At 6 in the morning, because it was either pass that baby or die, my body let that baby out. He was purple and limp. Me too.

I sound heartless, but I didn’t listen for the cries, or notice the glances of the staff looking at a seemingly dead baby. I couldn’t tell it was over. I was still with the pain.

As they worked to get him breathing, I began to feel some relief. I later learned my son broke both the hospital’s record for head crown size and my pelvis.

Now we’re both fine, but can you imagine my panic when I learned I was pregnant with my daughter?

The woot bew story

December 23, 2011

My cousin Sterling and his bride Alison arrived today.

He’s turning 32 next month, but I still see him as a 4-year-old who hums the theme to Star Wars and can’t say the R sound.

Our grampa used to tease him. One afternoon Sterl wanted a root beer.

Grampa waxed confused, “Woot bew?”

Sterl was patient, “Not woot bew, Grampa, woot bew.”

Everyone tried not to laugh.

“I’ve never heard of that. What’s woot bew?”

Sterl got impatient, “Not woot bew, woot bew!”

“Honey? Do we something called woot bew?”

Tonight I asked Sterl if he remembered this. He remembers hearing about it. He’s still a little sore.

My husband said, “One day you’re going to do it to your kids.”

“I know,” Sterl said. “And that’s why.”

Pay it forward, baby.

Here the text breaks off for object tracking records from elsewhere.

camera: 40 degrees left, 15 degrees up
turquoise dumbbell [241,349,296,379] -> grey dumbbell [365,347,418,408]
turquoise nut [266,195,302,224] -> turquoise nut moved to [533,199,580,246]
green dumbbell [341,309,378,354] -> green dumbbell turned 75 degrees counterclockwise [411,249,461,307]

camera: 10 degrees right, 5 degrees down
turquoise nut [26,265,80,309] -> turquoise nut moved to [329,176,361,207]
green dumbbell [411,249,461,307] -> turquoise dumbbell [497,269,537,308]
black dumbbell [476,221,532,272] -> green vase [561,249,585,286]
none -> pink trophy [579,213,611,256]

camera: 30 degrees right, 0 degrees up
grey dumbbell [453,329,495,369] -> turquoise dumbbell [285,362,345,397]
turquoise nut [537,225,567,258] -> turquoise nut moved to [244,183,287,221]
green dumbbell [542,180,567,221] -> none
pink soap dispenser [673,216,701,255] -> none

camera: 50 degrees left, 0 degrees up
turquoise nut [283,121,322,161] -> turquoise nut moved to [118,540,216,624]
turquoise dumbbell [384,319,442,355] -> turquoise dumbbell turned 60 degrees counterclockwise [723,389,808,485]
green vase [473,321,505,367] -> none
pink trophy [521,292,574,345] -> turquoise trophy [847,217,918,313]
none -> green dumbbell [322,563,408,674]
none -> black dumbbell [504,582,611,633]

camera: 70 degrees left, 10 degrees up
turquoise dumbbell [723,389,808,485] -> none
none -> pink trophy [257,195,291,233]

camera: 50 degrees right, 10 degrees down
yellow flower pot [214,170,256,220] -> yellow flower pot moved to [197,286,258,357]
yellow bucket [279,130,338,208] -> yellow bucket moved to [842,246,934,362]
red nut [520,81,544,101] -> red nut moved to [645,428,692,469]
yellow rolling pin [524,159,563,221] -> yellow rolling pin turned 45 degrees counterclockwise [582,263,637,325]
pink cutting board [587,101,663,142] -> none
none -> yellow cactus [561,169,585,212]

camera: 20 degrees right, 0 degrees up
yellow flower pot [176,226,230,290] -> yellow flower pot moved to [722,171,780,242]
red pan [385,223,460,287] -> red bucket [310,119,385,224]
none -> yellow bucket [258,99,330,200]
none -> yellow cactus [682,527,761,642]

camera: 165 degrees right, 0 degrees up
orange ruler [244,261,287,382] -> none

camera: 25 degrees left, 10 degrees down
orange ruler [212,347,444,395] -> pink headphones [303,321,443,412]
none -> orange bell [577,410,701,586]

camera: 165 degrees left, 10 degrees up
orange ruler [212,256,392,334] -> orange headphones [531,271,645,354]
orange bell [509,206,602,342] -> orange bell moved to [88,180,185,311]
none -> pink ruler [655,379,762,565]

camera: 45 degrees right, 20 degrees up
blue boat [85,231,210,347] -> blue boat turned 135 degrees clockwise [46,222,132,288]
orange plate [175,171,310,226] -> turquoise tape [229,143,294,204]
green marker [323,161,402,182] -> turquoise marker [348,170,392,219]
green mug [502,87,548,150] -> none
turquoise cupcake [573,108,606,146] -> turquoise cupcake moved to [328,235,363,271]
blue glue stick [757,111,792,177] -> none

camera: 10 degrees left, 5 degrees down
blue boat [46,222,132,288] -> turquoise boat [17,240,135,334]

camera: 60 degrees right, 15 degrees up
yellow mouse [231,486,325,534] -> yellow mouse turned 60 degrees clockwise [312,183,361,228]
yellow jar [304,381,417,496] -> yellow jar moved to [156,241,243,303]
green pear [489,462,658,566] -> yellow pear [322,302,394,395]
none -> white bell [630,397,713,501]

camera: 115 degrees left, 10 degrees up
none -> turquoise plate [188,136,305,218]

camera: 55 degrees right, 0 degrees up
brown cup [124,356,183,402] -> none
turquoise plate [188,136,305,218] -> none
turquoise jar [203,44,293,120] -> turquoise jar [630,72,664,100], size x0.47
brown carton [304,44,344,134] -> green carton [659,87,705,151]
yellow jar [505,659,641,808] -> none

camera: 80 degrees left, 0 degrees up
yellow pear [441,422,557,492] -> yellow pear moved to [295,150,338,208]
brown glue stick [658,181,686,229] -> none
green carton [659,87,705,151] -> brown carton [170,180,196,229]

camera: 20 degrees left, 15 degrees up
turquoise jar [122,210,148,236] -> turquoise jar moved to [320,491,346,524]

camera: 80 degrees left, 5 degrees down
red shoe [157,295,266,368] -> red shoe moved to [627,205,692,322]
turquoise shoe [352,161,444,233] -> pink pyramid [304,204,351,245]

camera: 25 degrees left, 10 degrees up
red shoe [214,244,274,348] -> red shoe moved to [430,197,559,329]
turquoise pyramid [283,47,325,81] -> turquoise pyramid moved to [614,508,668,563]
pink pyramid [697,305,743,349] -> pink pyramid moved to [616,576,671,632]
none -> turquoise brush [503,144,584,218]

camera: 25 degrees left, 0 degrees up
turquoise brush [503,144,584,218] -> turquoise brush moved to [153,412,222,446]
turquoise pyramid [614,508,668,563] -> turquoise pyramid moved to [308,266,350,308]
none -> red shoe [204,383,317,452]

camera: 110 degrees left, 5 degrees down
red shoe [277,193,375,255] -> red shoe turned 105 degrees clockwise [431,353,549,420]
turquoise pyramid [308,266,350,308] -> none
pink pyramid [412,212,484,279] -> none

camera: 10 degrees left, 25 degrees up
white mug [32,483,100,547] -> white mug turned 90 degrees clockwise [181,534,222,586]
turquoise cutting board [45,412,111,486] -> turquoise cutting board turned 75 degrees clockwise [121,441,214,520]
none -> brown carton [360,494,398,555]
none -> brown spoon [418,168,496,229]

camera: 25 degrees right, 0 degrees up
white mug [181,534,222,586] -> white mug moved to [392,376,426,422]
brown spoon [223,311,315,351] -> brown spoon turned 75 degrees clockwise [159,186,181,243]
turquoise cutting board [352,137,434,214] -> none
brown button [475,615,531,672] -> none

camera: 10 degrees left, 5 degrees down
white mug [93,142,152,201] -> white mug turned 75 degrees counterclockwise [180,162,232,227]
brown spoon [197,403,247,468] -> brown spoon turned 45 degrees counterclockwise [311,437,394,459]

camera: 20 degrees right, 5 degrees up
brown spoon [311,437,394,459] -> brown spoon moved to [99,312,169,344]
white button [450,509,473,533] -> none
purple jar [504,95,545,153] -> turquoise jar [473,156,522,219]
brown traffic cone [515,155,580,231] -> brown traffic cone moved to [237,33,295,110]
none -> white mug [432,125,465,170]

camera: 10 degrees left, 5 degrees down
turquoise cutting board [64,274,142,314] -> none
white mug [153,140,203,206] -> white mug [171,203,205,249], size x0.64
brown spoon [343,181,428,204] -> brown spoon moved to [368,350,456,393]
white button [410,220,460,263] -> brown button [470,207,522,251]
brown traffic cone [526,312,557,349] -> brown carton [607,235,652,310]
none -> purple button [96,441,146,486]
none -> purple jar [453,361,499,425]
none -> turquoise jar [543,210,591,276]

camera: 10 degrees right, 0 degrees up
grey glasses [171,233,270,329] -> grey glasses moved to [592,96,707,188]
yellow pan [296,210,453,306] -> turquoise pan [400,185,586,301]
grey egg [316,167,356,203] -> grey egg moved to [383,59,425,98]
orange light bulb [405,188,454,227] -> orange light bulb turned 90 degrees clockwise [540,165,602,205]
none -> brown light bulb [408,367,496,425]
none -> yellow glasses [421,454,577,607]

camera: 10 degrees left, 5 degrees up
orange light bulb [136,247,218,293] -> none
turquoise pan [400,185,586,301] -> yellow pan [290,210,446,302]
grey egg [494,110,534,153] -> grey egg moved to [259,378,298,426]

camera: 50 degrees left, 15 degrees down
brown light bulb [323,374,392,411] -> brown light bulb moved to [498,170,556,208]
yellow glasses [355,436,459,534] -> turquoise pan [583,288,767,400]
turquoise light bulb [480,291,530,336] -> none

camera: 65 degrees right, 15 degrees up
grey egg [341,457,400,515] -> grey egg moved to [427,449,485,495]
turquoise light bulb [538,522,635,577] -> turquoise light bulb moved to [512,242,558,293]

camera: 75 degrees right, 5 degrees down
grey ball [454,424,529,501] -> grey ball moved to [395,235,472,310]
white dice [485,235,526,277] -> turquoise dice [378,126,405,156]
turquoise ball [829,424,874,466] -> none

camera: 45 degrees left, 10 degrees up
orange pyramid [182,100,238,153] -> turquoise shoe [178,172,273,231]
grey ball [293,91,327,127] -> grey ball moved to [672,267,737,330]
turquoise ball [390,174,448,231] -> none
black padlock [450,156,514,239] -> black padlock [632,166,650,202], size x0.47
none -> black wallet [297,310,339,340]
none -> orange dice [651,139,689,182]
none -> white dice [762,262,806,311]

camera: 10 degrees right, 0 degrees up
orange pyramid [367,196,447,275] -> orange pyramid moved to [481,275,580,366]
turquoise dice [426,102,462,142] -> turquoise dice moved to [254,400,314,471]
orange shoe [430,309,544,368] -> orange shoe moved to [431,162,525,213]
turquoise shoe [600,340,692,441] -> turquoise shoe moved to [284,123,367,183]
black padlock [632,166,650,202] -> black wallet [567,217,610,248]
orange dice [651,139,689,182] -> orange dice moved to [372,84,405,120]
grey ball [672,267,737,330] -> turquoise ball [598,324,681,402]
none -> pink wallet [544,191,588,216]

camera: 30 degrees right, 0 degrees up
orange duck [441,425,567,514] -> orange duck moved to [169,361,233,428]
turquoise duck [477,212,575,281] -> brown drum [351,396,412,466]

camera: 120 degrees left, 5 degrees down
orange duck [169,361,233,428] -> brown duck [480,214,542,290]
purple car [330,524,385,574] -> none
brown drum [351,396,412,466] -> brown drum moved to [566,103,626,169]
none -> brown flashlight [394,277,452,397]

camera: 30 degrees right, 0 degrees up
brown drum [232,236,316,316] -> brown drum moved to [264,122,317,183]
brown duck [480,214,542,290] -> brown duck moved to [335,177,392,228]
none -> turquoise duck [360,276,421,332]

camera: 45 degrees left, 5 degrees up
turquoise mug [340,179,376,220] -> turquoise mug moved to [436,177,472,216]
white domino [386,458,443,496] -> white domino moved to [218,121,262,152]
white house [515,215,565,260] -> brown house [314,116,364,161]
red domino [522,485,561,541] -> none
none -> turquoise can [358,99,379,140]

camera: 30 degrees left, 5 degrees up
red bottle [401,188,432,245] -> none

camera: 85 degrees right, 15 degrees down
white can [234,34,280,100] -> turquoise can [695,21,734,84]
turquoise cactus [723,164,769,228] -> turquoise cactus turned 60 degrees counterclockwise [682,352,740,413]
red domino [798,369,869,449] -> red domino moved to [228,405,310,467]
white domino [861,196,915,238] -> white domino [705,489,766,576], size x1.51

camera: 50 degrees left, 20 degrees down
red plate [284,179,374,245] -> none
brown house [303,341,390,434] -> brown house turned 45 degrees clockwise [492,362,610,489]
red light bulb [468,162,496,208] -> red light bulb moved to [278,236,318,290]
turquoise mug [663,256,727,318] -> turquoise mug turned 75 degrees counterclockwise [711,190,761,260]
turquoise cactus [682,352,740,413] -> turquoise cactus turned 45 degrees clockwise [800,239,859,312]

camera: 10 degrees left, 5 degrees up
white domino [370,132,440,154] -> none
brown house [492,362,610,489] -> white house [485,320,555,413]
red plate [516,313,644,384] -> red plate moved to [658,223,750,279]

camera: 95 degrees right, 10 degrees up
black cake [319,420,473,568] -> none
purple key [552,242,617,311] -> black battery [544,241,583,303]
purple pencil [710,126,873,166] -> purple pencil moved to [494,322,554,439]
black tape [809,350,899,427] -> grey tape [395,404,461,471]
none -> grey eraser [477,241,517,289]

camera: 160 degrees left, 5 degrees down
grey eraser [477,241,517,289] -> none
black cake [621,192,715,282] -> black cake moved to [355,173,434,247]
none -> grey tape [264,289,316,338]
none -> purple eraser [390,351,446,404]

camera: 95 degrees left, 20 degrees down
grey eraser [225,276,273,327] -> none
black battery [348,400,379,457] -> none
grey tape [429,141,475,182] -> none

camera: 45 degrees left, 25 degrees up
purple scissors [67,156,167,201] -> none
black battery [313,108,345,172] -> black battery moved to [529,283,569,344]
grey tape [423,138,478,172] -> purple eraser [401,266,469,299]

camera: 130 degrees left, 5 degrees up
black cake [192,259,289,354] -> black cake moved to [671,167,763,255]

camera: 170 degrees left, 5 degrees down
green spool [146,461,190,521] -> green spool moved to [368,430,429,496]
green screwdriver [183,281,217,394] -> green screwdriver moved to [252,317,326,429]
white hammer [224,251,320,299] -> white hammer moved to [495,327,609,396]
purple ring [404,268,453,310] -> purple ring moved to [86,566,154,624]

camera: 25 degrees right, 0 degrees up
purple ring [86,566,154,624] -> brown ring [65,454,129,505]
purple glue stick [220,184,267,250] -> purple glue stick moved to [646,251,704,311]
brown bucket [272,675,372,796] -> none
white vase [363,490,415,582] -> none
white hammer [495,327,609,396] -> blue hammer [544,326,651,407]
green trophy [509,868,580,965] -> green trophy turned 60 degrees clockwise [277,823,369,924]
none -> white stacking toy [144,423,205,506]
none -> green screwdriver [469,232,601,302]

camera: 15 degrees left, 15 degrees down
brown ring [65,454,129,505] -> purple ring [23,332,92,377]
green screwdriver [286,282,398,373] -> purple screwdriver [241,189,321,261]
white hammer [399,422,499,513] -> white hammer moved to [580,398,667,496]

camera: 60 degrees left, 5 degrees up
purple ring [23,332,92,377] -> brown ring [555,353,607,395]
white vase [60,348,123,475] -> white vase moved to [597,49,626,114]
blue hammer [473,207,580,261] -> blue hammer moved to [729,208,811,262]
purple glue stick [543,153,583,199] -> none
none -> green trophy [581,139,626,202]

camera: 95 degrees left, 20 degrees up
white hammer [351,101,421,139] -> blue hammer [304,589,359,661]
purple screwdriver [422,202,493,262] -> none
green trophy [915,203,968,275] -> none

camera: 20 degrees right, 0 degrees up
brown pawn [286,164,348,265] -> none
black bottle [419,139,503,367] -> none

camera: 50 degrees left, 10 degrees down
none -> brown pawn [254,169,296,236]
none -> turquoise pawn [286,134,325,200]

Ya gotta get revenge somewhere.

Whoops

December 22, 2011

My daughter and I went to the grocery store, and there a was an advertisement on the cart with a woman’s picture on it.

The woman had on a tragic hat, her head was painfully cocked and her eyes were opened unnaturally wide.

I don’t know what the ad was for, but it was distracting in its bizarreness. We almost walked into a rack of fruit.

My daughter said, “Do you imagine that woman saw this photo and approved it? Like, she had a choice, and said, ‘This is the image of me I want people to see?’”

I was wondering the same thing, and was trying to think of how to answer as we approached the kiwis.

I looked up to select some. Guess who was behind us.

I gave my daughter a small kick and a frown, and indicated the lady with my eyes, as if to say ‘ixnay.’

It seems impossible to me, though, that this doesn’t happen to her every time she shops.